> What you have to do:
Could you restate the data word for word and drop the pictures?
Supplied entries below:
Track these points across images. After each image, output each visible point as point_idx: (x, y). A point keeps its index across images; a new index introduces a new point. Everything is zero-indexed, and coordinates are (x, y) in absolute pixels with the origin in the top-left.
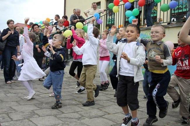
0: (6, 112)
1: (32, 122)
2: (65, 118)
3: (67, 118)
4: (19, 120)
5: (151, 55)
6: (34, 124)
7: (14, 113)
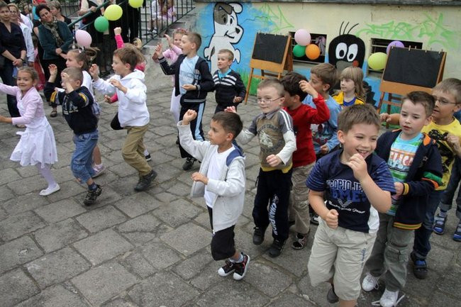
End of Supplied entries.
> Expected answer:
Track these points across images. After each image, output each visible point as point_idx: (x, y). A point keeps its index across images; a new index introduces a new point. Everything is zero-indexed, and coordinates are (x, y) in absolute pixels with the origin in the top-left.
0: (6, 112)
1: (32, 122)
2: (65, 118)
3: (67, 118)
4: (19, 120)
5: (151, 55)
6: (34, 124)
7: (14, 113)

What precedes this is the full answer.